– Доброе утро, Кира. Да… говорящее название. Но дело мне показалось занятным.
– И чем же?
– Тем, что Костино в трех часах езды от бюро.
Вот и пойми его. Как связаны три часа и человеческая кость в дачном поселке?
Воеводин достал часы на золотой цепочке из кармана жилета и продолжил:
– Судя по снимку, который мы получили от участкового, – протирал Воеводин брегет с откидной стеклянной крышкой, – обнаруженный фрагмент тела – часть берцового сустава взрослого мужчины. Такой вывод сделал Камиль.
– Опять Смирнов…
– Опять Журавлева… – раздался разочарованный выдох Камиля у меня за спиной. – Без шлема? – покосился он на Франкенштейна, а потом на мое ухо. – Торможение твоей головы об асфальт прибавит мне часов к смене. Придется твои мозги пипеткой по пробиркам засасывать.
Я не стала представлять «засос» пипеткой моих мозгов в исполнении Камиля (он и так без устали выносил их при каждой нашей встрече). Тем более из-за долгого отсутствия у меня парня подобные слова провоцировали на излишнюю дрожь, но чаще на воспоминания то о Максиме, то о Косте.
Камиль хотел меня взбесить, но я лишь непроизвольно мечтательно улыбнулась, взбесив этим его.
– Кость в Костино… – покосилась я на Воеводина, думая о том, как принятые мной и Максом решения не смогли минимизировать людские потери в оранжерее.
Мы их МАКСИМизировали.
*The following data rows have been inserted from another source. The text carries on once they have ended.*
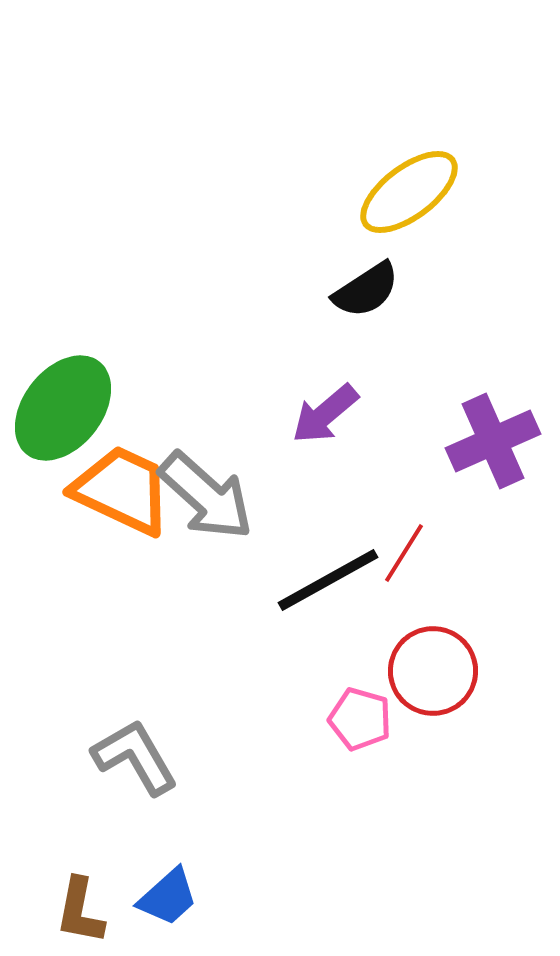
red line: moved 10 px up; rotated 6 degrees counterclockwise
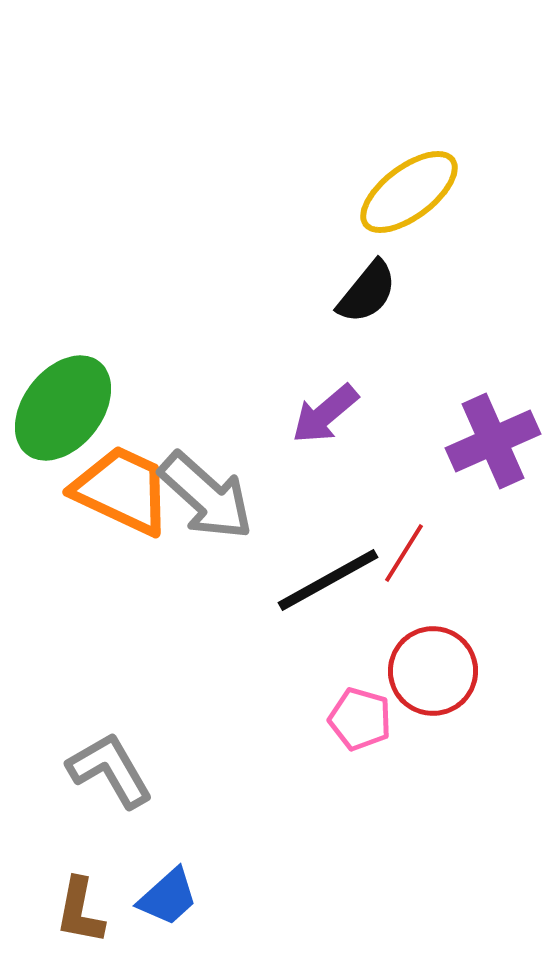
black semicircle: moved 1 px right, 2 px down; rotated 18 degrees counterclockwise
gray L-shape: moved 25 px left, 13 px down
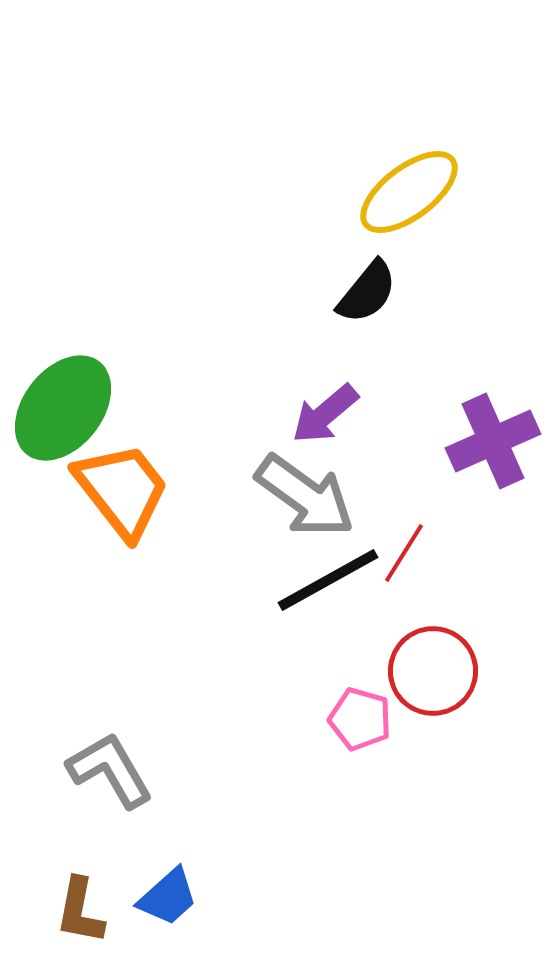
orange trapezoid: rotated 27 degrees clockwise
gray arrow: moved 99 px right; rotated 6 degrees counterclockwise
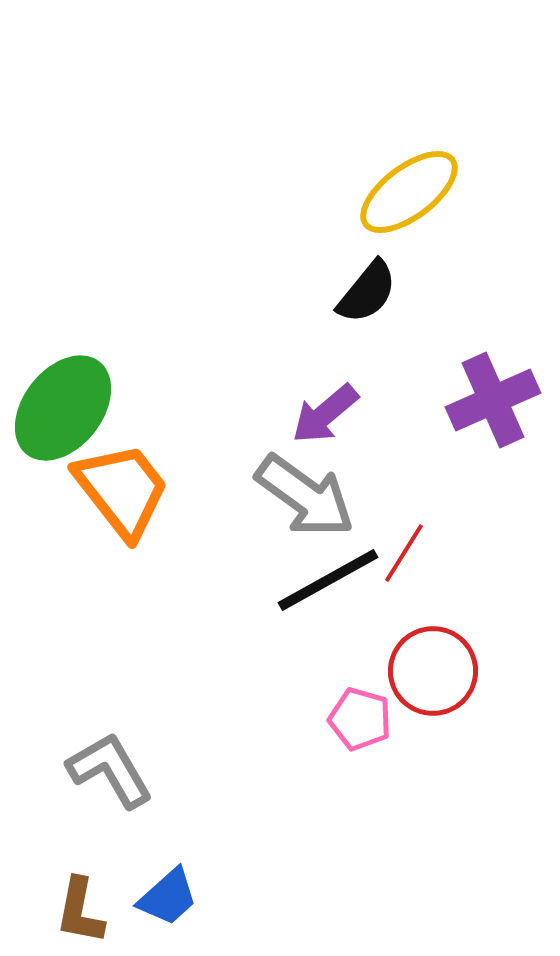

Вместо того чтобы уничтожить яды Аллы, мы уничтожили их повелительницу – богиню тайн, которая хранила секрет в том числе и о пыльце, от которой веяло терпким ароматом герани. Алла взорвала свое хранилище сама, планируя убить меня. Она выиграла в том сражении, придя к финишу первой.
К тому, где победитель пересекает черту и разрывает похоронную черную ленту.
Когда в машине по пути в Костино Воеводин перечислял три основных мотива преступлений: страсть, деньги и месть, я повернула голову к Смирнову, который ссутулился на заднем сиденье, делая вид, что читает книгу, и спросила:
– Ты веришь в страсть, Камиль? Веришь, что она способна убить?
– Месть, – буркнул он, – только месть способна убить. А страсть так… отшлепать.
– Страсть – это восклицательный знак любви. Она сильнее, чем шлепки.
Его плечо дернулось, а пальцы скользнули по шраму-паутинке на виске, пытаясь прикрыть его копной волос.
– Норадреналин, серотонин и допамин. Фенилэтиламин, эндорфины и крохи окситоциновой обезболки – вот что такое «любовь». Гормоны. Химия. Наука. Точка. Никакого восклицания.
– Раз ты ученый, ты должен верить в любовь. Хотя бы в допаминовую.
– Я верю в физику, – продемонстрировал он обложку книги, – в этой науке нет никаких глупостей. Никакой, – перекорежило его губы, – допаминовой бурды. – Так и не смог он произнести ругательное в его понимании слово на «л».